Yes. All those stage wins and Highroad couldn't secure another sponsor. For the time being, Sky has big pockets.

One must keep in mind that Cav lost his ideal lead out because the lead out men are now rival sprinters.


----------



## tazzmacd (Feb 24, 2012)

If the TdF is as hard as everybody says it will be next year, it will be interesting to see if Wiggins can defend. I think he knows that if it is as full of Mountains as everybody thinks it will be then Froome might have a better chance at getting the yellow then Wiggins defending it. We might see the boy fly next year with Wiggins helping him


----------



## Wood Devil (Apr 30, 2011)

roddjbrown said:


> Isn't there some debate over whether liquigas will fold next year or merge with Saxo?
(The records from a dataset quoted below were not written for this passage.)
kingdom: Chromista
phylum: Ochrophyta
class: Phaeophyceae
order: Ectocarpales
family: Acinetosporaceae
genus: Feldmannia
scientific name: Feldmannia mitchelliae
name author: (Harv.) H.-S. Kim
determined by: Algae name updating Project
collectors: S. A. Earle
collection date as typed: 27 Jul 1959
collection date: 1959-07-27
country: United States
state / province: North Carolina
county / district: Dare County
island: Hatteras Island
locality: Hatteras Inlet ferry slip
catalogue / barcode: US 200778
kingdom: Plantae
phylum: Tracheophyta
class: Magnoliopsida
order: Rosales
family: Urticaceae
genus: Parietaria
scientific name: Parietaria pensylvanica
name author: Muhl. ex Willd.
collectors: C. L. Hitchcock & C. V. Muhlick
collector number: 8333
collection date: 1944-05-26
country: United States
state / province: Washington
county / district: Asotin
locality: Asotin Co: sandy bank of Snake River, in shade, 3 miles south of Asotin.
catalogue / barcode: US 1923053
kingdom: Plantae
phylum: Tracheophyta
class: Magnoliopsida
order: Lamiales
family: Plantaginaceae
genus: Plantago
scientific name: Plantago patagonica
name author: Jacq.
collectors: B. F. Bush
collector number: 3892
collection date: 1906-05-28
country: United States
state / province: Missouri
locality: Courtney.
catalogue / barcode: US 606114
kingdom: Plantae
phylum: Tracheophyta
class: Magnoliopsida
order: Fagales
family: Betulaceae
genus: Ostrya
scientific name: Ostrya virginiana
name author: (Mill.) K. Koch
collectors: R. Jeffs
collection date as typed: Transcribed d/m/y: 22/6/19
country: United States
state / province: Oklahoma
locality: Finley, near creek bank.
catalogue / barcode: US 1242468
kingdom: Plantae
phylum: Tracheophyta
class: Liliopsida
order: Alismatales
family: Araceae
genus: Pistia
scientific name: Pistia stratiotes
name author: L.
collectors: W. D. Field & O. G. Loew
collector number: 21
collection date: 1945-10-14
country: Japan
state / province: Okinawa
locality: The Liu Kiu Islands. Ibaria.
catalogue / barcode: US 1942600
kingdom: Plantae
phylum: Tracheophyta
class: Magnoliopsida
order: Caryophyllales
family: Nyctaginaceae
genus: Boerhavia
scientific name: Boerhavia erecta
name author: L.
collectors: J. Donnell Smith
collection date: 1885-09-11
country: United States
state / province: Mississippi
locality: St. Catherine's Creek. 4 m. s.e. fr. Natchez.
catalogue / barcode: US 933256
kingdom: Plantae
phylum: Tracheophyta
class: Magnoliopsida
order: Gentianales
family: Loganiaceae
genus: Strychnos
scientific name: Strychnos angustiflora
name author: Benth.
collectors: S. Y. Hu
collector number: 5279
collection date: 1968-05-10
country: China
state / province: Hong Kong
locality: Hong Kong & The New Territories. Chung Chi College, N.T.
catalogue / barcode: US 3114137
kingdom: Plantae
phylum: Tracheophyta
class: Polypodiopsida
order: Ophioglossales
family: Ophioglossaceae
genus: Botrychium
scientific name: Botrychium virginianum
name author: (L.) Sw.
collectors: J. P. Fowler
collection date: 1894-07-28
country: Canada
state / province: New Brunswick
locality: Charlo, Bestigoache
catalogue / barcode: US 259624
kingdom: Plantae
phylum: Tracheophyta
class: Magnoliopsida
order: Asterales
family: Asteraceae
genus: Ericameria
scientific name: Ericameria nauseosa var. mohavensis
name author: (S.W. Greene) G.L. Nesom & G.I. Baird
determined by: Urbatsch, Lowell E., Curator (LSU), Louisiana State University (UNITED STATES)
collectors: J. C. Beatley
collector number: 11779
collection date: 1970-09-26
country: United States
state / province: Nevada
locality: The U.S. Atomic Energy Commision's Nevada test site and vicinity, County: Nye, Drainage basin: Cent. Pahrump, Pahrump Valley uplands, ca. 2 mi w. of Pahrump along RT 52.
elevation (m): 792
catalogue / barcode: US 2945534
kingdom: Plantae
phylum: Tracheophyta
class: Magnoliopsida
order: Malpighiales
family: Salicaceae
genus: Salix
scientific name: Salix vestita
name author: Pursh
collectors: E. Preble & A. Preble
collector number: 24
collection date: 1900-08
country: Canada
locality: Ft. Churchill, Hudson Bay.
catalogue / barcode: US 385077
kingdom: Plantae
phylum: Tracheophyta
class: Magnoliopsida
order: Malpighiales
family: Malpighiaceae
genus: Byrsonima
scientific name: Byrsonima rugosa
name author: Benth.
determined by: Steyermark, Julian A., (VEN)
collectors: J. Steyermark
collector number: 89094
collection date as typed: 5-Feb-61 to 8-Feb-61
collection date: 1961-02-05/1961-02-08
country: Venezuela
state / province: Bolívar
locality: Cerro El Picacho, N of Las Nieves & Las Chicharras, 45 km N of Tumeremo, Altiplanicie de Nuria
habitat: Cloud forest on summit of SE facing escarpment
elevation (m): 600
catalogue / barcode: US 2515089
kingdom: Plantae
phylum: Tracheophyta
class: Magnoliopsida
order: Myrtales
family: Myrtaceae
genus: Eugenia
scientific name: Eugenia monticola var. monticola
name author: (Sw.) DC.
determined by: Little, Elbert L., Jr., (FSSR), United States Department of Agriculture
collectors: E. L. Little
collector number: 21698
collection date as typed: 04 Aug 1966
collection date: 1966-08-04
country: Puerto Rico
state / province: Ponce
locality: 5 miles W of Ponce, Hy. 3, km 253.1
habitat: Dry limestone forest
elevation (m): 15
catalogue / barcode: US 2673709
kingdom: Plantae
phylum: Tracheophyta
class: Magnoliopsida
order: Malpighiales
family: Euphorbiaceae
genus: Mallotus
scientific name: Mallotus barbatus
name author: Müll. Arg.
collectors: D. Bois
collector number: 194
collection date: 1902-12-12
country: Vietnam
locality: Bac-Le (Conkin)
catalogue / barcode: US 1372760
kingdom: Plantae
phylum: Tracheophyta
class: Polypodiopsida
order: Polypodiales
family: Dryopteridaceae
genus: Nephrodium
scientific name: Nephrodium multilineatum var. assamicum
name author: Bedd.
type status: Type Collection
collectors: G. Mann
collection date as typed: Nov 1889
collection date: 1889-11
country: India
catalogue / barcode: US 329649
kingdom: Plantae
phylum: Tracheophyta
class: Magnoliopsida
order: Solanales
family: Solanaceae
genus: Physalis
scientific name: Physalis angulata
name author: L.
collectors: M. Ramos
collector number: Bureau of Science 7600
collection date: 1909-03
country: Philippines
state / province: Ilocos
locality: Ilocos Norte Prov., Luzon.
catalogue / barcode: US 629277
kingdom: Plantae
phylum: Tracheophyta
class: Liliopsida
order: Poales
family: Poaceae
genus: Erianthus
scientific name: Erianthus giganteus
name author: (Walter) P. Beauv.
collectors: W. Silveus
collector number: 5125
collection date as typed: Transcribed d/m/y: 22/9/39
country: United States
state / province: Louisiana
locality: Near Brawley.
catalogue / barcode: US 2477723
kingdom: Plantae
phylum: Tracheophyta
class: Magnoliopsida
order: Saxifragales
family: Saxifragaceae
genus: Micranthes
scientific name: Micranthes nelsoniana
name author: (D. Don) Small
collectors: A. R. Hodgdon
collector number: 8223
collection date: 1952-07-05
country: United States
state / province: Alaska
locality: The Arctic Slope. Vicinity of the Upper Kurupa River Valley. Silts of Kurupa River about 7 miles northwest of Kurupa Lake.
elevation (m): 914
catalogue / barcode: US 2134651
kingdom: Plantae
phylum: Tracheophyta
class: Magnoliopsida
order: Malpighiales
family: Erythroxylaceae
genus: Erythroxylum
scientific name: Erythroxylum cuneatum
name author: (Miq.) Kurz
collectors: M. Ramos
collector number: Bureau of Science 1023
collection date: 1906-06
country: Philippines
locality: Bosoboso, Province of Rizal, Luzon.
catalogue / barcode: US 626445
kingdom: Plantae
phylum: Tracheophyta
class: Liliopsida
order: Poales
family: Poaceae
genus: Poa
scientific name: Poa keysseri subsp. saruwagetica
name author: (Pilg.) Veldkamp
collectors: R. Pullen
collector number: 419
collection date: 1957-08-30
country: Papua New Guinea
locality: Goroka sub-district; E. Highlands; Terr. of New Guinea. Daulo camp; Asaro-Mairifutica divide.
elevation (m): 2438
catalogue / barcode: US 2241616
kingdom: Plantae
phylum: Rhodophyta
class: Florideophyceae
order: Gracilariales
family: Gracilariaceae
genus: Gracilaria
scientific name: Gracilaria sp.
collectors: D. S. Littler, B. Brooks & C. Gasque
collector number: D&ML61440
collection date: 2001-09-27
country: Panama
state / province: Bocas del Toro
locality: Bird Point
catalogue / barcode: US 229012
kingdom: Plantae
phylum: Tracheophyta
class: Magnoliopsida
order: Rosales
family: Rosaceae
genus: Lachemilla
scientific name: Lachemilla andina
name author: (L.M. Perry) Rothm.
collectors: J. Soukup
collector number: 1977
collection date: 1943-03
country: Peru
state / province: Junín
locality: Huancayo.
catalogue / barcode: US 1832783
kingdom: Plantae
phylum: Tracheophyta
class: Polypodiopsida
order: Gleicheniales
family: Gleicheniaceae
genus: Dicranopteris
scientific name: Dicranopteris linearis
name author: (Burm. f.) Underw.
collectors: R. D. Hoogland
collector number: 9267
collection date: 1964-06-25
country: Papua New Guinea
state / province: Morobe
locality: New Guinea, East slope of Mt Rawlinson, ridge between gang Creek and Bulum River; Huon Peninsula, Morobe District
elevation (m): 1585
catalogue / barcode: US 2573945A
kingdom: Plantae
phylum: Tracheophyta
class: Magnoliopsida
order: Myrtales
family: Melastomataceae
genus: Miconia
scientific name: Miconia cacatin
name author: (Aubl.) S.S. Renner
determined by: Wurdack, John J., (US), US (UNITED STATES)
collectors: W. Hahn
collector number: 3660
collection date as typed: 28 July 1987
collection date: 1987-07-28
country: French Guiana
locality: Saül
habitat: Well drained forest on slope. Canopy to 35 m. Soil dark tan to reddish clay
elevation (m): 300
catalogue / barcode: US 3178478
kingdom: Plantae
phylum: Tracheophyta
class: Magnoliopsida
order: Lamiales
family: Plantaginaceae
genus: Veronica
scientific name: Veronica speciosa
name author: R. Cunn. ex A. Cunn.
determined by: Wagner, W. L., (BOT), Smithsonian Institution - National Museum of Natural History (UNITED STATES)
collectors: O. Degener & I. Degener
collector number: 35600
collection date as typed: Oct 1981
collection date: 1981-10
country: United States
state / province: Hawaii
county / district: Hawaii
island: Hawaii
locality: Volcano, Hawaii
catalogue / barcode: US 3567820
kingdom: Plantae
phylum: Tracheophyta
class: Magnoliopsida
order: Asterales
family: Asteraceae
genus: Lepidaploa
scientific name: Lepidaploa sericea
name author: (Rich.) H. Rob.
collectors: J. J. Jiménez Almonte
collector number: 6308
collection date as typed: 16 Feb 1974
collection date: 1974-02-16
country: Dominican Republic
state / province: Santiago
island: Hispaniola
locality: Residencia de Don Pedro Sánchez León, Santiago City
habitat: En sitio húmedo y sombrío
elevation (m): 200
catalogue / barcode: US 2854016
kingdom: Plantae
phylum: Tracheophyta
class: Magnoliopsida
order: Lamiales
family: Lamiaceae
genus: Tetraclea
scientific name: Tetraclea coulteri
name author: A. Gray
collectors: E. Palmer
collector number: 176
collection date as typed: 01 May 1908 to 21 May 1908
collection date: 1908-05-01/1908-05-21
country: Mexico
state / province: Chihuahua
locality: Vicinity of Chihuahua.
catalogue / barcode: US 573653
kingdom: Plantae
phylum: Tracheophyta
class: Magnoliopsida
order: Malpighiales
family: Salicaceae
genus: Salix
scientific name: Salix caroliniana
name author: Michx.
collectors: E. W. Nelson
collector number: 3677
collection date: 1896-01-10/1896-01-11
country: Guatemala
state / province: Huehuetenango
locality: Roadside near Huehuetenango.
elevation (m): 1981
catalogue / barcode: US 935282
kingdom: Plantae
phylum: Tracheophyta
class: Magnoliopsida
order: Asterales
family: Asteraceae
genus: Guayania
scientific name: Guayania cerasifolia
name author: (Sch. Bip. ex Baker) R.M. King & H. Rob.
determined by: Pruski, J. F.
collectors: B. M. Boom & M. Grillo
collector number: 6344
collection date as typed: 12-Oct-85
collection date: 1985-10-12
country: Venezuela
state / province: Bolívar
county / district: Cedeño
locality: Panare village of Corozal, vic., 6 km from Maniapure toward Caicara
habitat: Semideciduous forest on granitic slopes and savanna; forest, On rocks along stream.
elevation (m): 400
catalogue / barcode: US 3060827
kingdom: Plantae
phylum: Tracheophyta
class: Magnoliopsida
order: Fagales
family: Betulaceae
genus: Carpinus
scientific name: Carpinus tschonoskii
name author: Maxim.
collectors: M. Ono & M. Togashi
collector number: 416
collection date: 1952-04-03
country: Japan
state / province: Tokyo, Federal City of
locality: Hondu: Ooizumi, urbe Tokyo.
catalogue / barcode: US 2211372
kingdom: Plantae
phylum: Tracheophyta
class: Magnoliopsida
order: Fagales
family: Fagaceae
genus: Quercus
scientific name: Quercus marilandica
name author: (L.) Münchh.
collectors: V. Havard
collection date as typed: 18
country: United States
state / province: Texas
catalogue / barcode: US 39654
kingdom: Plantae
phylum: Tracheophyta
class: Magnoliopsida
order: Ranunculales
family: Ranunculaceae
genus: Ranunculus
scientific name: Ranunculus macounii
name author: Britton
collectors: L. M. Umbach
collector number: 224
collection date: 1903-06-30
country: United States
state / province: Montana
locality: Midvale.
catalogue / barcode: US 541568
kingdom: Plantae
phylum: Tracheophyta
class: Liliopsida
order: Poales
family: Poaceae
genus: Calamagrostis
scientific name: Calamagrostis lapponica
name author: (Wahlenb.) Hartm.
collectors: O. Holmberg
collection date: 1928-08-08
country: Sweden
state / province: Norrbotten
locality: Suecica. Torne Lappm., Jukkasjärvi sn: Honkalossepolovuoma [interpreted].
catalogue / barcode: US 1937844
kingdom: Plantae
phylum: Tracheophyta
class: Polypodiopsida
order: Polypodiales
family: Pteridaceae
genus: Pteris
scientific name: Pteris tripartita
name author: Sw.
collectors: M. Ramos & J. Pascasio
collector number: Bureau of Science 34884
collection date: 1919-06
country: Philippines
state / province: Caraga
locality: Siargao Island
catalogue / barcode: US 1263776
I think that was the discussion when Nibali said he was leaving


Does this mean Cannondale will also go under? They're the only team in the world, as far as I know (which isn't very much at all), that runs on Cannondale bikes.

Pretty soon the C'dales are going to be thought of as the next Huffy.


----------



## den bakker (Nov 13, 2004)

Wood Devil said:


> Does this mean Cannondale will also go under? They're the only team in the world, as far as I know (which isn't very much at all), that runs on Cannondale bikes.
> 
> Pretty soon the C'dales are going to be thought of as the next Huffy.


Cannondale will just throw their money at another team, no worries.


----------



## juno (Jul 18, 2008)

Who knows what the team dynamics are behind the scene, but my guess is Sky would love to keep Wiggo, Froome, Porte, and the rest of the climbers/support together for another run. They looked pretty damn strong and even with Alberto in the tour this year I doubt it would have changed much.
If SKY can keep everyone and get them to the TDF in the condition they were in this year they will be the favorites next year too.


----------



## 55x11 (Apr 24, 2006)

roddjbrown said:


> I think Sky will look to change leadership next year. Froome is clearly a better GC rider although FWIW I'm not convinced that he would have beaten Wiggins this year


Without loss of 1:25 in stage 1 due to flat tire (if he was GC team leader)? I think he could have beaten Wiggins, if he was allowed to attack freely on mountain stages, yeah!


----------